Most people think that if there is a shortage of something then its price must rise until the demand drops enough to make the shortage go away. This principle holds up in most normal business but it fails where the demand is capped by some other factor.

In PPL training, the demand is capped to the number of people in a given radius interested in learning to fly.
Simple Keynsian economics, like wot we did at college.

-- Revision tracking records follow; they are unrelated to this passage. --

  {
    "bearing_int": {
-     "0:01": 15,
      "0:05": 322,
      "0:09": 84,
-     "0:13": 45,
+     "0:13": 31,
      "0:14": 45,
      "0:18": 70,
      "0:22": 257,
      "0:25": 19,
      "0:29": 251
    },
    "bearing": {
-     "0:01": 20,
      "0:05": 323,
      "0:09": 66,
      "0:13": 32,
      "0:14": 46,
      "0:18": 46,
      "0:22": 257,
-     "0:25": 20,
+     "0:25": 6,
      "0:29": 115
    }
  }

Actually, there's more to supply and elasticity of demand than that. It you can differentiate your product, then you can revitalise demand.

Here's a case study.

Our airfield now has resident 13, count them, 13 of these Cirrus things. They weren't there 2 years ago. I understand prices start at £250k a pop, that's £3.25 million more investment on the airfield in 2 years. There's now a whole training setup just to cater for them. I don't know if the people keeping all these Cirri going have been lost to the existing schools or whether they were privateers who have changed to the new type. The pilots are I believe all post-PPL types (I don't know if anyone anywhere is offering ab initio training on a Cirrus).

My point is that you can generate additional demand if the product is right.

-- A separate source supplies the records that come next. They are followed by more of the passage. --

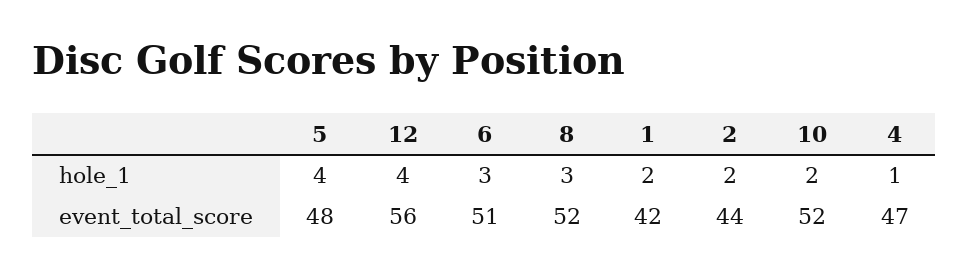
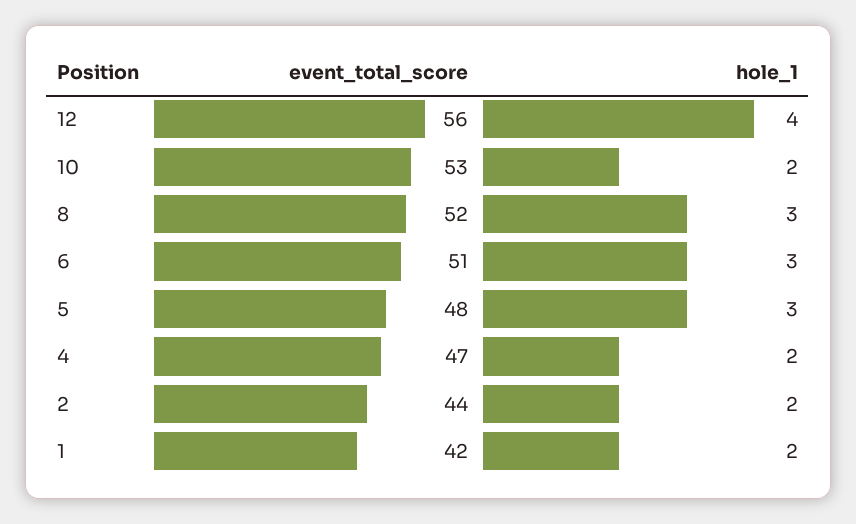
  {
    "5": {
-     "hole_1": 4,
+     "hole_1": 3,
      "event_total_score": 48
    },
    "12": {
      "hole_1": 4,
      "event_total_score": 56
    },
    "6": {
      "hole_1": 3,
      "event_total_score": 51
    },
    "8": {
      "hole_1": 3,
      "event_total_score": 52
    },
    "1": {
      "hole_1": 2,
      "event_total_score": 42
    },
    "2": {
      "hole_1": 2,
      "event_total_score": 44
    },
    "10": {
      "hole_1": 2,
-     "event_total_score": 52
+     "event_total_score": 53
    },
    "4": {
-     "hole_1": 1,
+     "hole_1": 2,
      "event_total_score": 47
    }
  }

Another case study: the R22. We've got dozens of the things and they're out in all weathers zooming up & down parallel to the runway. Again, this seems like newly-created demand that wasn't being satisfied by the PA28/C152 operations. This market is now more mature because it started about 10 years ago. Look at Sloane at Sywell. I never heard of anyone half way through their PA28 course suddenly saying
'I'm off now to learn to fly helicopters instead' (or the other way round, either!)'

You can create demand. It's called Marketing. A part of it is having the right product, another part is promoting it appropriately.

A grubby caravan with a line of C152's then waiting for the punters to knock on your door is neither.